At the last count some two million people were incarcerated in America; to put that in perspective, that is twenty-five per cent of the world’s jail inmates from a country that has only five per cent of the globe’s population, the largest per capita prison population in the world, a captive and cheap source of labour.
I know that Jim & Jean will not welcome being singled out for their role in highlighting the horrors of solitary confinement but the fact is that when they started their website, it was one of those subjects that was so far down the agenda in this country that it seemed, at least to me, very unlikely to make an impact.
It was a bit like campaigning for gay rights in the 1950’s; laudable and worthy but marginal.
The sad truth is that this is a law and order country which elevates its police and security agencies to an unreal status. There is also a disturbing toleration of cruel punishment in the criminal justice system which ranges from obscenely long sentences to solitary confinement, sometimes for decades. And of course there is capital punishment.
The conventional wisdom always was that tampering with the system of solitary confinement was a political taboo. Inflicting such punishment was so popular with the voters that no politician would dare suggest changing it.
But the winds of change are gently blowing through parts of America.
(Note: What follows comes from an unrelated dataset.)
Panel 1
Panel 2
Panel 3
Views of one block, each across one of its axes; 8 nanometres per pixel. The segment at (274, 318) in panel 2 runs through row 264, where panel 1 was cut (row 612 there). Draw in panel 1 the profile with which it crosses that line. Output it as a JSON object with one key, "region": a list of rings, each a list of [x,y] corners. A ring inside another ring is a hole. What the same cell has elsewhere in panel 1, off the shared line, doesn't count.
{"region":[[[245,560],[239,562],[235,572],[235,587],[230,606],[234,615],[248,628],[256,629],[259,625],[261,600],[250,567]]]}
Fewer and fewer States execute prisoners for instance and now New York has announced a major reform of the solitary confinement system while the US Senate is holding hearings that are so well attended they have had to move to a larger room. Other States are debating change. The mainstream media has also started to show an interest and coverage is widening. It is as if Americans are beginning to realise the shame such practices bring upon their country.
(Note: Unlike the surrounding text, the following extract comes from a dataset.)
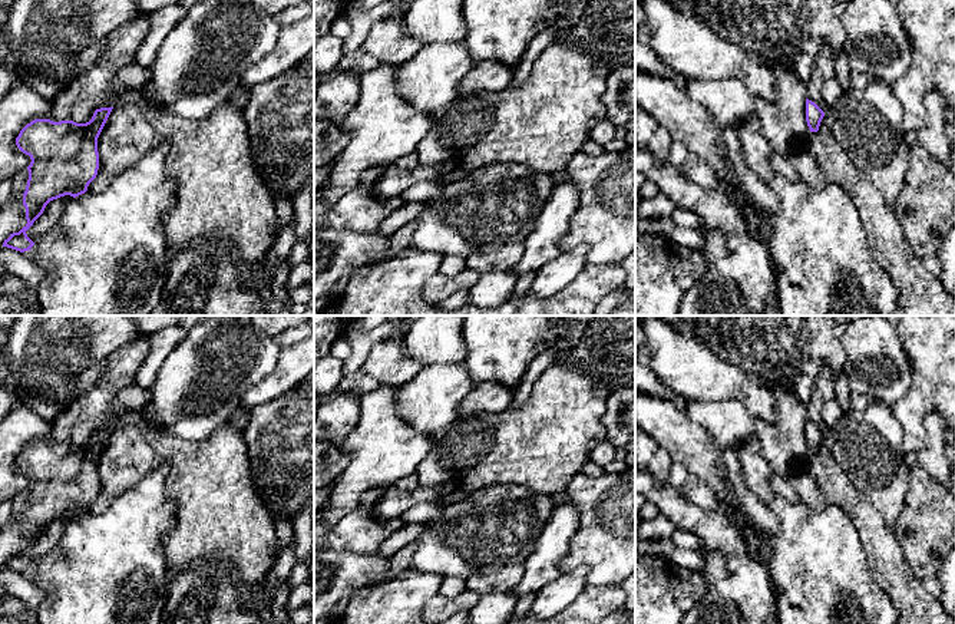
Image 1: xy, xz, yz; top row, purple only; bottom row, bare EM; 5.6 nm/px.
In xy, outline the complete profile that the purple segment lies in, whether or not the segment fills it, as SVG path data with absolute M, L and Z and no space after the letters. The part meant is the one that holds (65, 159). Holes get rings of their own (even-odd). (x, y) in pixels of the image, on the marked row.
M135 0L139 13L109 37L102 57L52 99L47 119L34 119L16 138L30 156L23 194L27 224L4 240L3 247L24 252L34 242L26 231L46 205L65 195L85 194L99 169L98 138L119 96L112 83L123 67L136 62L136 52L151 30L151 14L178 0Z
None of this was happening when Jim & Jean started their work. They saw the change coming before others and then helped speed it up,. They say that for mountains to move, thousands of pebbles must first roll down the hillsides. As pebbles go, ‘Solitary Watch’ has done one hell of a job.
Below is a fascinating if disturbing video interview with Sam Mandez who spent over 15 years in solitary. His story is an awful indictment of the American prison business.
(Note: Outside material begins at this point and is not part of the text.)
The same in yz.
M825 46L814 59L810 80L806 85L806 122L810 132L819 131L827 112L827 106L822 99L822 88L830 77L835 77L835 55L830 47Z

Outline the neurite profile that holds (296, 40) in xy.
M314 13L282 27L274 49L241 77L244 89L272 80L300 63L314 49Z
Reblogged this on Pippakin Eyes America and commented:
America is a wonderful country but like everywhere it has its dark side very little is darker than prolonged solitary confinement.
Well written and insightful. My opinion is that there are a few, specific cases where solitary confinement is necessary (the leadership of the Aryan Brotherhood, for instance) where inmates are already serving life sentences, know they will die behind bars, and pose a violent threat to other inmates and staff. Absent these extraordinary circumstances, it seems clear that too many prisons employ solitary confinement as punishment for agitating for prisoners’ rights, or as a tool of convenience to deal with behavior issues.
Also, in addition to economic exploitation in prisons run by corporations, state-run institutions are often used as economic stimulus for predominantly white rural areas. In some cases, the prison population (who cannot vote after a felony conviction) are counted as local population for purposes of apportioning Congressional seats. That means the predominantly African-American inmate population (who cannot vote) are used to increase the political power of conservative regions, whose representatives then vote for more prisons and harsher sentences.
An old friend recently incarcerated in Arizona’s gulag for ‘immigration offences’ would often laugh cynically at media coverage of Guantanamo Bay, reminding me that conditions in US jails are often worse. Regular abuses included routine staff brutality; solitary confinement; sleep deprivation, deliberate medical negligence and institutional complicity in gang violence. He felt luck to have survived.